Cumhuriyet ilan edilmeden bir süre önce İzmir’de toplanan Milli İktisat Kongresi’nde[!] 21 Şubat 1923 tarihinde işçi murahhaslardan [delege] İzmirli Nazmi ve iki arkadaşı Latin harflerinin kabulü için karar alınmak üzere bir önerge verdiler. Bununla birlikte kongre başkanı Kazım Karabekir önergeyi okutmadı ve hatta basına bir demeç vererek bu konudaki muhalif düşüncelerini açıkladı.[1] Kazım Karabekir Paşa’nın görüşlerini ifade ederken, Latin abecesini kabul etmekle birlikte Avrupa’nın eline bir silah vermiş oluruz, dediği bilinmektedir.[2] Paşa’nın gerçekte İngilizlerin “Türkler Hristiyan oldu” yaymacası [propaganda] yapmasından çekinip çekinmediği bilinmemekle birlikte en azından bu dönemde Latin abecesine karşı olduğu kesindir.
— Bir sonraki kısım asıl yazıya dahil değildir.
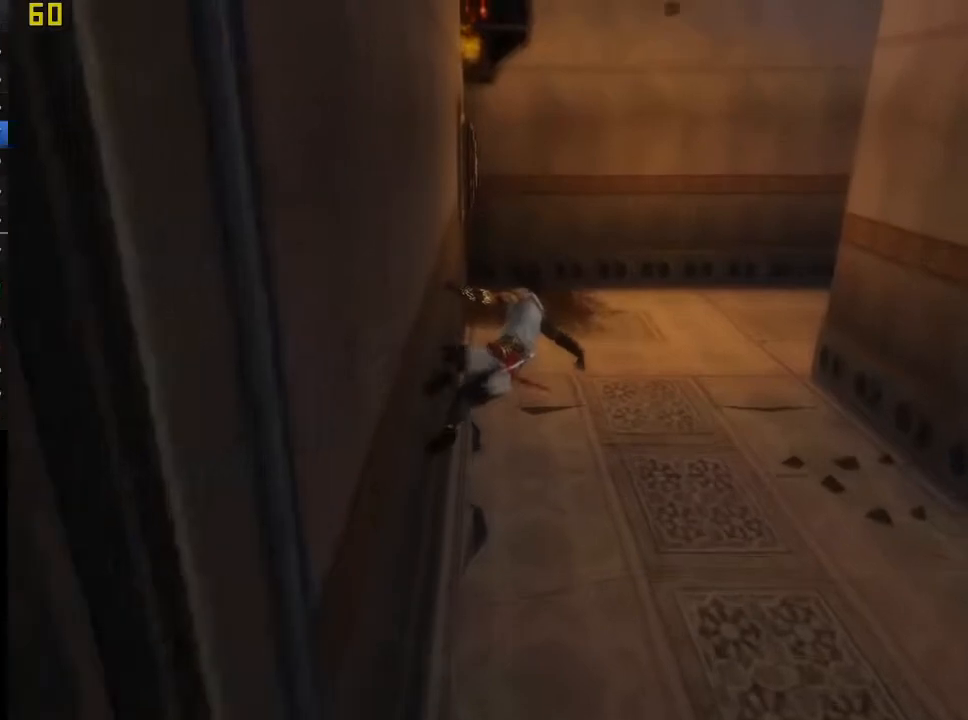
{"dt_ms": 500, "buttons": [], "left_stick": "up", "right_stick": "center", "events": [[417, "R1", "up"]]}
Kazım Karabekir Paşa 5 Mart 1923 tarihli hakimiyet-i milliye gazetesinde yayımlanan “Latin harflerini kabul edemeyiz” başlıklı demecinde ise şöyle diyordu; “Bu fikir bir zamanlar Avrupa’da hercü’merci mucip oldu. Bu cereyan evvela orada başladı. Bizim İslâm hurufatımız kâfi değilmiş, binaenaleyh Latin hurufatı alınmalıymış. Orada bazı arkadaşlarımız bu fikrin mürevvici oldular. Fakat neticede bunun felaketli olduğunu anladılar ve pişman oldular. Bu fikrin müthiş bir felaket olduğunu Arnavut kavmi de pek geç anladı. Maatteessüf arz ederim ki Azerbaycanlı arkadaşlarımız da bu felakete bugün düştü. Bu hususta hususi olarak bizden de fikir soranlar oluyor. Biz bunun vahametine ve bu harflerin değiştirilmesinin bugün küre-i arz üzerinde yaşayan üç yüz elli milyon[!] ehli İslam’a ait olduğunu söyledikse de onlar anlaşılmaz bir şekl-i huruf kabulü noktasına doğru yürüdüler. Binaenaleyh bugün bir kuvvet vardır ki bu kuvvet bütün cihana karşı bu yaymacayı yapıyor. ‘Türk yazısı güçtür, okunmaz.’ Bendeniz bu meseleyle bizzat uğraştım ve Arnavutluk ihtilali içinde bulundum. Acaba bu Latince kabul edilebilir mi? Bu kabul edildiği gün memleket hercü’merce girer. Her şeyden sarfı nazar bizim kütüphanelerimizi dolduran mukaddes kitaplarımız, tarihimiz ve binlerce cilt asarımız bu lisan ile yazılmışken büsbütün başka bir şekildeki harfleri kabul ettiğimiz gün en büyük felakete uğramış oluyoruz. Sonra bizim dilimizi terennüm edecek hiçbir Latin hurufu yoktur.”[3]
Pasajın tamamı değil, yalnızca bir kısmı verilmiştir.